▶ Problem description
Pull out every line below that contains the word "нарезной", and copy each one in full.

▶ Records for this task
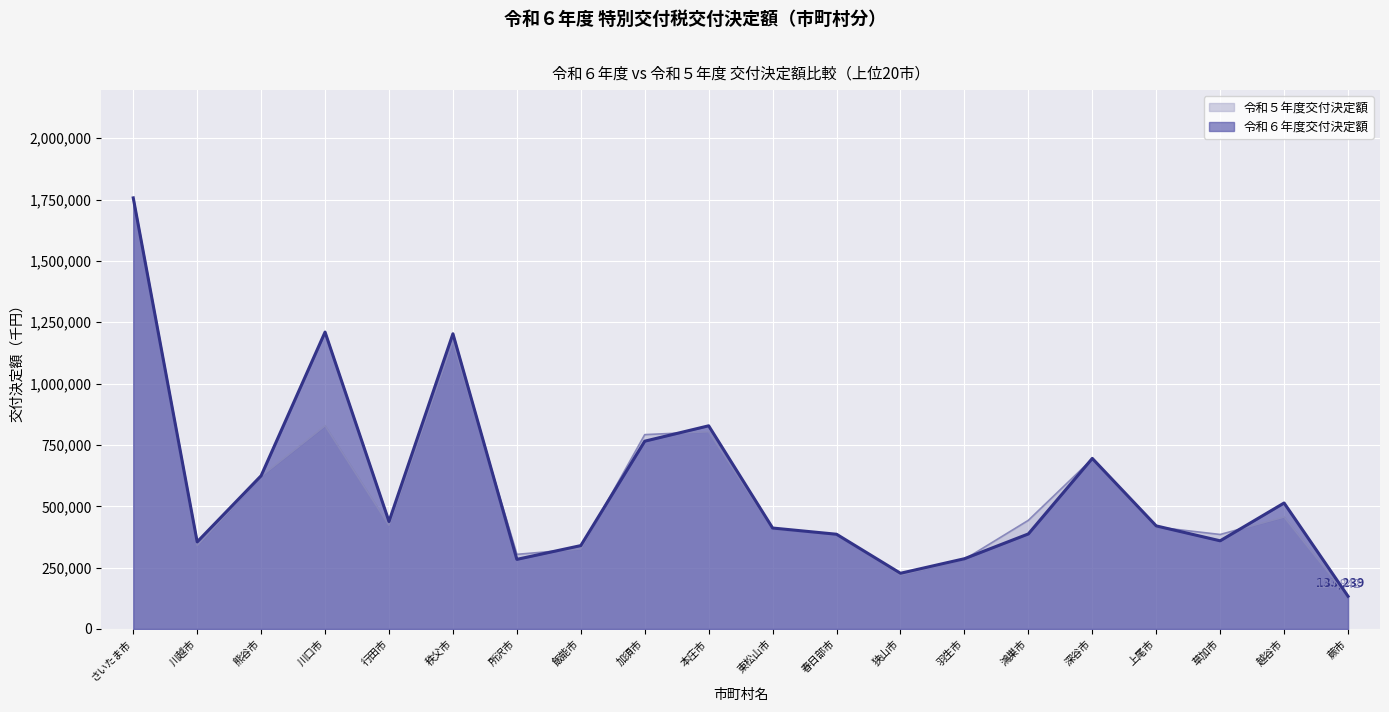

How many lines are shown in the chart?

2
--
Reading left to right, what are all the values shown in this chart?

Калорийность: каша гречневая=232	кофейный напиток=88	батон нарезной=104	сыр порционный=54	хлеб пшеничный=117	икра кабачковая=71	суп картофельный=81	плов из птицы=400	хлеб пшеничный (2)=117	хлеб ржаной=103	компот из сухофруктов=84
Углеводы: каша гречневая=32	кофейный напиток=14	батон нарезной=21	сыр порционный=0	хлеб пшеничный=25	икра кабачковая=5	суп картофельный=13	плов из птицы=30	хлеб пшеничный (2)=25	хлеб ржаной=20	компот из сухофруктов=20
---
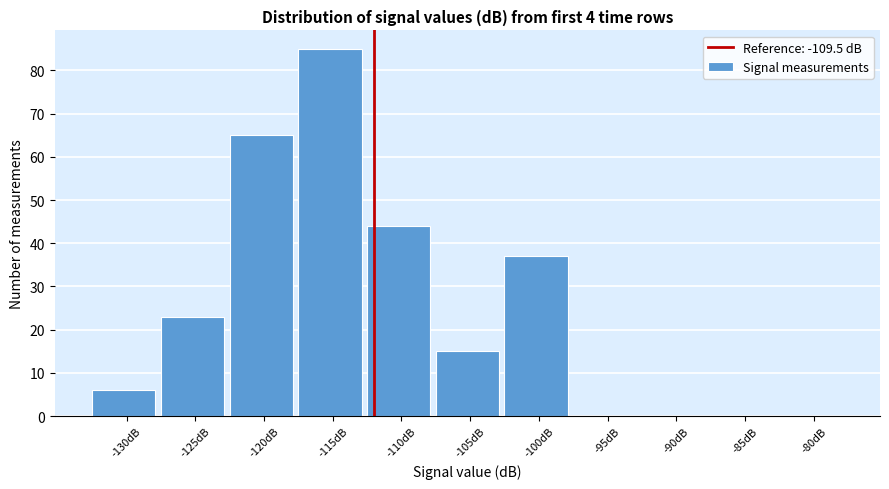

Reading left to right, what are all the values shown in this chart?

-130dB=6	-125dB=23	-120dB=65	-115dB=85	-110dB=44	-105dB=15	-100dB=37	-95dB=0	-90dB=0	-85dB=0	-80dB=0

▶ Answer
Калорийность: каша гречневая=232	кофейный напиток=88	батон нарезной=104	сыр порционный=54	хлеб пшеничный=117	икра кабачковая=71	суп картофельный=81	плов из птицы=400	хлеб пшеничный (2)=117	хлеб ржаной=103	компот из сухофруктов=84
Углеводы: каша гречневая=32	кофейный напиток=14	батон нарезной=21	сыр порционный=0	хлеб пшеничный=25	икра кабачковая=5	суп картофельный=13	плов из птицы=30	хлеб пшеничный (2)=25	хлеб ржаной=20	компот из сухофруктов=20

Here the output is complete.